Notes: Carver's influential volume of short stories, nominated for the National Book Award.
In the late 1990s, after Gordon Lish's archive became available to researchers at the Lilly Library, the extent that Lish edited Carver's stories became apparent. Lish had been Carver's advocate for many years, as an editor at Esquire, and one of the few people in the literary world giving Carver paying gigs. Lish helped convince McGraw-Hill to publish this book, Carver's first major collection of stories. In 1976, McGraw-Hill mostly published textbooks and popular titles like Erma Bombeck's The Grass Is Always Greener Over the Septic Tank, so a book that ended up on many critics' "best of" lists that year was something of a stretch (the best parallel that comes to mind is Chilton, the auto-repair manual company, publishing Frank Herbert's Dune a decade earlier).

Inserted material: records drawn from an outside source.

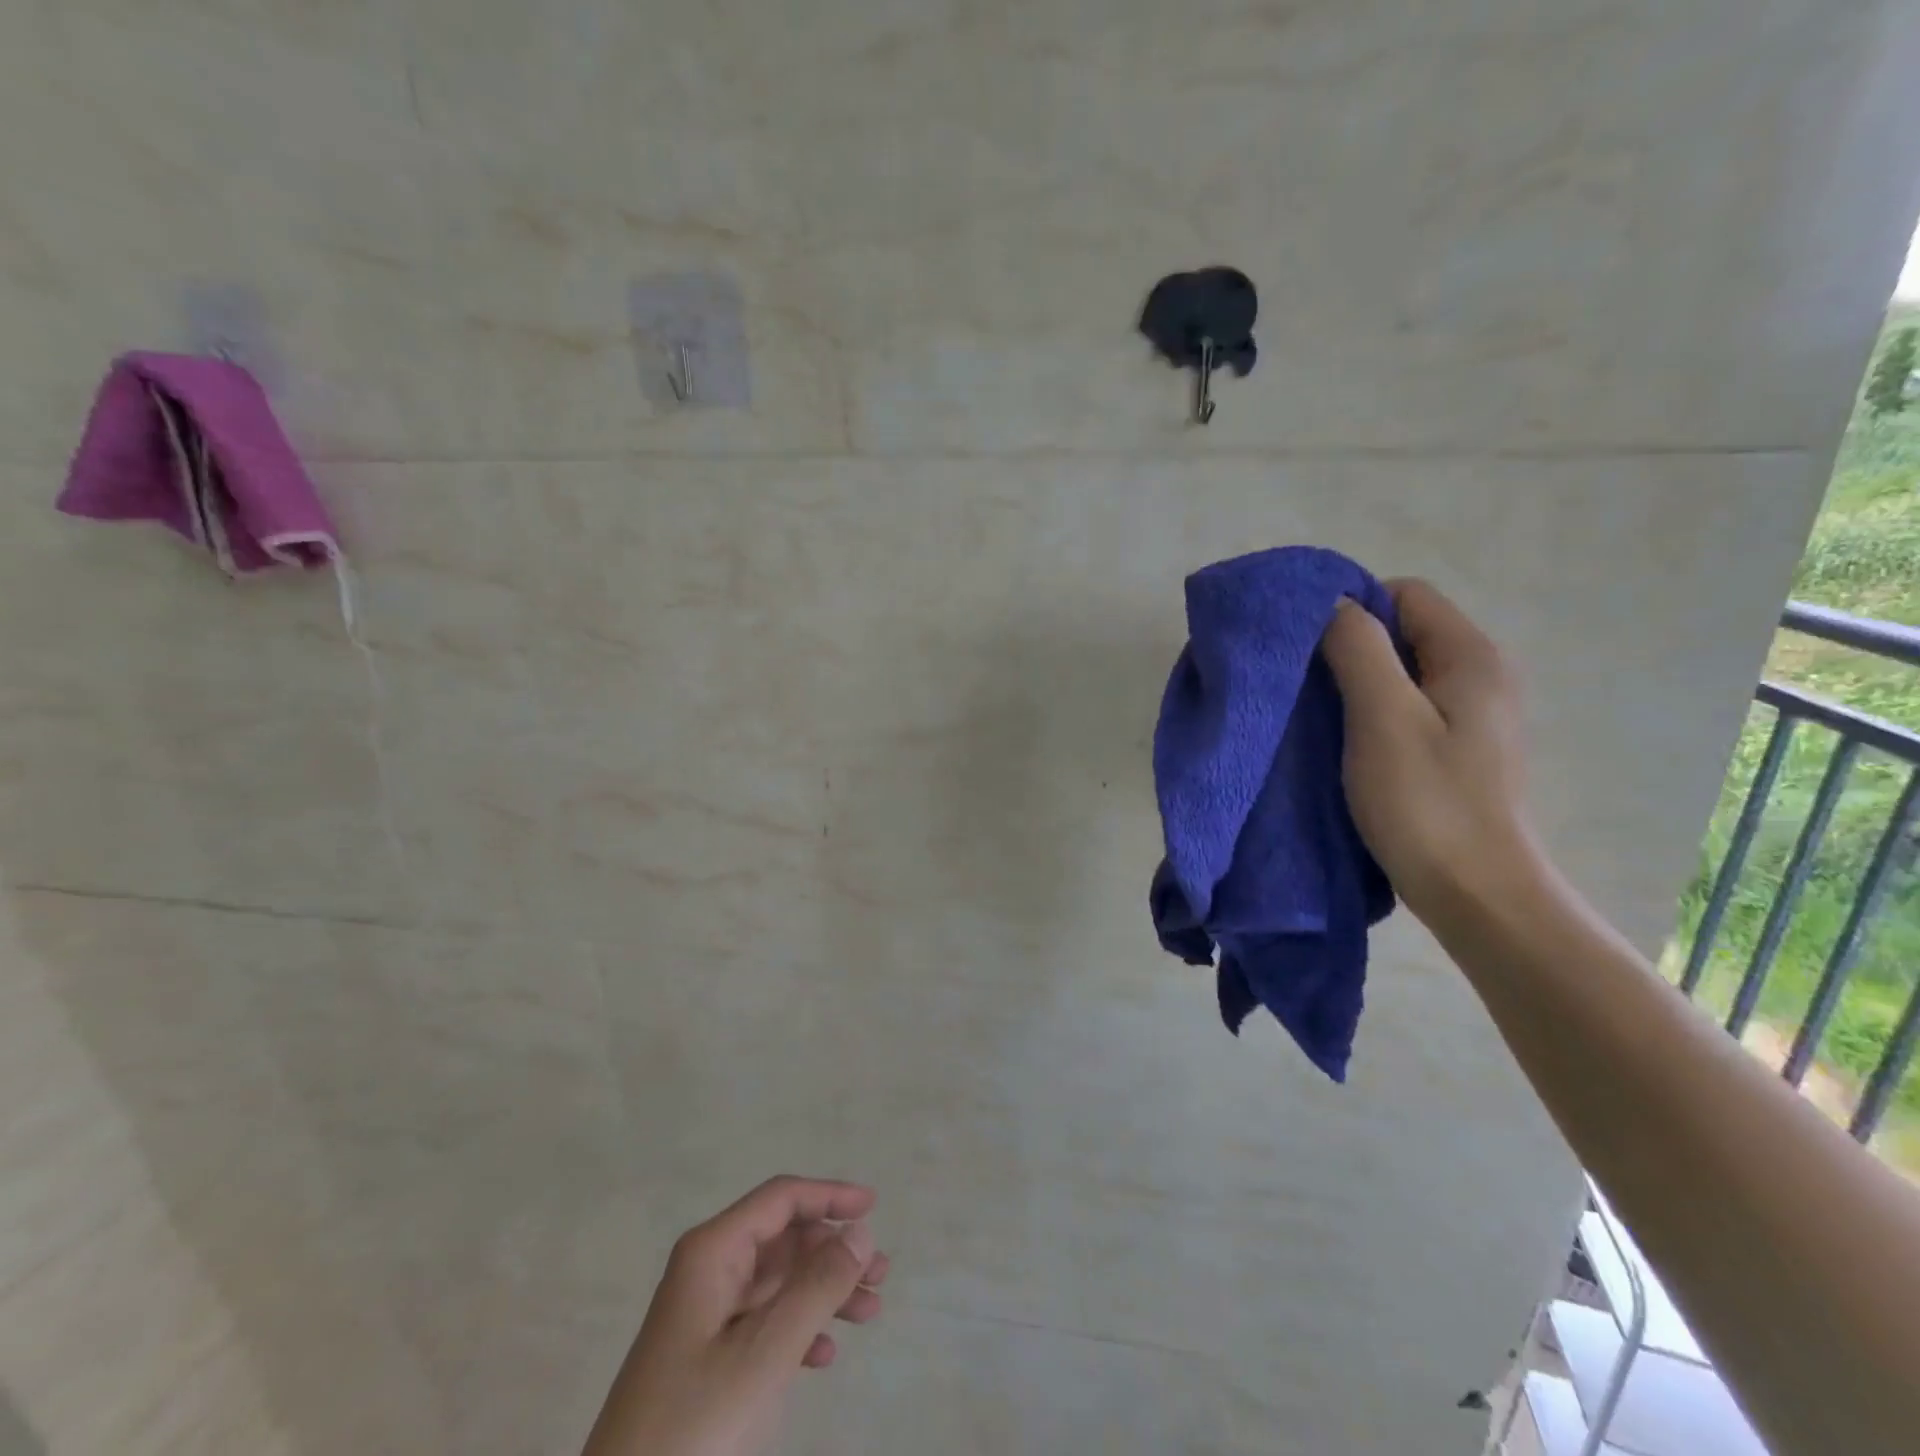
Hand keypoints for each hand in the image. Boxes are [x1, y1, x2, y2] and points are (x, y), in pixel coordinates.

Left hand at [582, 1177, 888, 1455]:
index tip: (874, 1208)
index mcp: (712, 1252)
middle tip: (881, 1276)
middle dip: (833, 1251)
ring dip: (824, 1291)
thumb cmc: (693, 1428)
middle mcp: (708, 1270)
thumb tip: (860, 1230)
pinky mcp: (703, 1358)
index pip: (780, 1199)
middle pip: (783, 1239)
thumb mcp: (764, 1354)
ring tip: (870, 1313)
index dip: (829, 1195)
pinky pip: (763, 1322)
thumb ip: (817, 1287)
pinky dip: (798, 1329)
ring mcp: (704, 1315)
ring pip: (778, 1282)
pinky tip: (824, 1357)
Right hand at [1319, 579, 1535, 924]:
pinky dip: (1373, 713)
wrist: (1478, 894)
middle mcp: (1483, 674)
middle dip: (1350, 647)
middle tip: (1306, 685)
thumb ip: (1357, 650)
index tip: (1309, 650)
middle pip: (1405, 630)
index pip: (1405, 594)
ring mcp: (1475, 714)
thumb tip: (1332, 604)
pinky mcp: (1461, 748)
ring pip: (1403, 671)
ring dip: (1357, 683)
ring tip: (1321, 717)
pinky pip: (1409, 707)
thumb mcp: (1382, 718)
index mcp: (1471, 656)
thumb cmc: (1427, 803)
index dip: (1352, 609)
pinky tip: (1349, 744)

After ten years as a struggling writer, the author of chapbooks and offprints, Carver was eager to see his work in hardcover. He wrote to Lish that he was open to any kind of editing. "I will leave it up to you & you tell me what you think needs done or doing," he wrote. Carver became known for his pared down, spare style, beginning with this book, and that style would influence the generation of short story writers that came after. Today there is an ongoing effort to publish Carver's stories as they were before Lish took his red pencil to them. We will probably need another generation to know which version people like better, but this book will always mark a major turning point in American post-war literature.
Edition + Condition: First edition (first printing, with a numberline beginning in 1). A near fine hardcover copy in a very good dust jacket with short closed tears along the top edge.
Publication: New York: McGraw-Hill, 1976.